Novel forms of cognitive enhancement, such as the use of prescription stimulant drugs, are ethically controversial, and only limited evidence exists regarding their benefits and risks. In addition to recommending greater support for research on the prevalence, benefits, and risks of novel neural modifiers, the Bioethics Commission identified an area of particular ethical concern: the potential for cognitive enhancements to exacerbate existing inequalities between advantaged and disadvantaged groups, if they are available only to those who are already advantaged (for example by wealth, or social capital). However, the equitable distribution of cognitive enhancements could promote justice. Some evidence suggests that individuals with lower levels of baseline cognitive functioning experience a greater improvement from cognitive enhancements than those at a higher baseline level. If these results are borne out by future research, cognitive enhancement could be used to reduce inequities, for example, by reducing gaps in educational attainment.
The Bioethics Commission argued that limiting access to effective forms of cognitive enhancement to those who already enjoy greater access to other social goods would be unjust.

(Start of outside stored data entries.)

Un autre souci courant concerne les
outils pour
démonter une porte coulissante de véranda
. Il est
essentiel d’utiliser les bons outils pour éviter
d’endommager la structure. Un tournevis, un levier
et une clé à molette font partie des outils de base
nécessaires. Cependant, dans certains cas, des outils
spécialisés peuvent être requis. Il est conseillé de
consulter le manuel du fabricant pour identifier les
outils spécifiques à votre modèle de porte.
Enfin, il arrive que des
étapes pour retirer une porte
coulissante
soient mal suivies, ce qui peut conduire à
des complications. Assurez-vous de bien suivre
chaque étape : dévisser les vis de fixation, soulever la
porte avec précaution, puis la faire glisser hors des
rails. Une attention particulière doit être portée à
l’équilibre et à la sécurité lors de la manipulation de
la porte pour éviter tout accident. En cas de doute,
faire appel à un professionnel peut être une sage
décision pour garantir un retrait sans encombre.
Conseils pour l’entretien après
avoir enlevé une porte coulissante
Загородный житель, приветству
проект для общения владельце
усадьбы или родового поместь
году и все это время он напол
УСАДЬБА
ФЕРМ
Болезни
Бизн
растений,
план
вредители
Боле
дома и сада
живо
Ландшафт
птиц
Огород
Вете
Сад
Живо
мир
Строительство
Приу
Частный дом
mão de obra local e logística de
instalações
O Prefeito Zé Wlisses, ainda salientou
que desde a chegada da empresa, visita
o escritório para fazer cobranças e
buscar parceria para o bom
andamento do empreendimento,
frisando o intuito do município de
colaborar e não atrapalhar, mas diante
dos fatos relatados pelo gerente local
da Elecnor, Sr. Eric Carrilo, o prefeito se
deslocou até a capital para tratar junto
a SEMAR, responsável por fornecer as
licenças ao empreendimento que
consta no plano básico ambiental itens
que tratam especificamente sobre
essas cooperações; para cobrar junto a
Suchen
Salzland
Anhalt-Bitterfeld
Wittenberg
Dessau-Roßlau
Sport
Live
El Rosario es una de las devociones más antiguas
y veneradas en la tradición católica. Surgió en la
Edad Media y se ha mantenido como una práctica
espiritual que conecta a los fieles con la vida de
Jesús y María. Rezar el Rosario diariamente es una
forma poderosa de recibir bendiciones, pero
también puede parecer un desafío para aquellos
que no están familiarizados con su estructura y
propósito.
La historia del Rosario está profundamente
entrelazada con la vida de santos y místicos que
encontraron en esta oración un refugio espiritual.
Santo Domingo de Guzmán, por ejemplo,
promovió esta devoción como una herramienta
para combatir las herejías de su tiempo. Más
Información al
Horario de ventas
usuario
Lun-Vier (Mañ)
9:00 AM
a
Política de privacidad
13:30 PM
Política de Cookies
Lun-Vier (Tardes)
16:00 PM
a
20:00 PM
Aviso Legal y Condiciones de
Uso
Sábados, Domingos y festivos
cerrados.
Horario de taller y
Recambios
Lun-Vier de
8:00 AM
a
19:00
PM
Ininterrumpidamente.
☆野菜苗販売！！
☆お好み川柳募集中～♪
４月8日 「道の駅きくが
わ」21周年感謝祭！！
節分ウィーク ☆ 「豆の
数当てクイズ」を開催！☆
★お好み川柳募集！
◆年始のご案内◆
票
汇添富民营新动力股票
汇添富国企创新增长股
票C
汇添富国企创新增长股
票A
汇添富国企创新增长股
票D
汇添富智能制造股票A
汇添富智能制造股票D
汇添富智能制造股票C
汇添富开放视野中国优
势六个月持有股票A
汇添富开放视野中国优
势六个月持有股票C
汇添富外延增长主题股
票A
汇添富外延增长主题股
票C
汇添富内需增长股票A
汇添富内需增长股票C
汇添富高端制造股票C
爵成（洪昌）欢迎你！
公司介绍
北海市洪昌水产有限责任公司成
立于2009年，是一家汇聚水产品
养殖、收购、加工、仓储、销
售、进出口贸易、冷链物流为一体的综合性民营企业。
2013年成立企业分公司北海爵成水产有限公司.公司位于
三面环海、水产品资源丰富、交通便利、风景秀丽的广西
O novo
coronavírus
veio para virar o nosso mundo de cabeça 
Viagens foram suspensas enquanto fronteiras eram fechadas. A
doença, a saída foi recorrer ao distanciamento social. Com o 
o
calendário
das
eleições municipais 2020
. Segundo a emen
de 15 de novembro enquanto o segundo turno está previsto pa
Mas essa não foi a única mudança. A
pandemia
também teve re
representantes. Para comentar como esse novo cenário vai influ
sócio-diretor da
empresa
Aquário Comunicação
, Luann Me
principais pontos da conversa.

It emphasized that the collective pursuit of neural modifications might help to close gaps in opportunity that are related to neural function and promote societal benefits of cognitive enhancement that might be lost if access is limited only to a privileged few. Specifically, the Bioethics Commission recommended that:
Policymakers and other stakeholders should ensure that access to beneficial, safe, effective, and morally acceptable novel neural modifiers to augment or enhance neural function is equitable so as not to compound or exacerbate social and economic inequities.
The Bioethics Commission emphasized the importance of assessing enhancement interventions to determine their potential to affect existing social and economic disparities. The ethical acceptability of these interventions will be determined in part by whether access to them is distributed so as to promote justice and fairness rather than create new, or exacerbate old forms of injustice.
Gray Matters: Topics at the Intersection of Neuroscience, Ethics, and Society and all other Bioethics Commission reports are available at Bioethics.gov.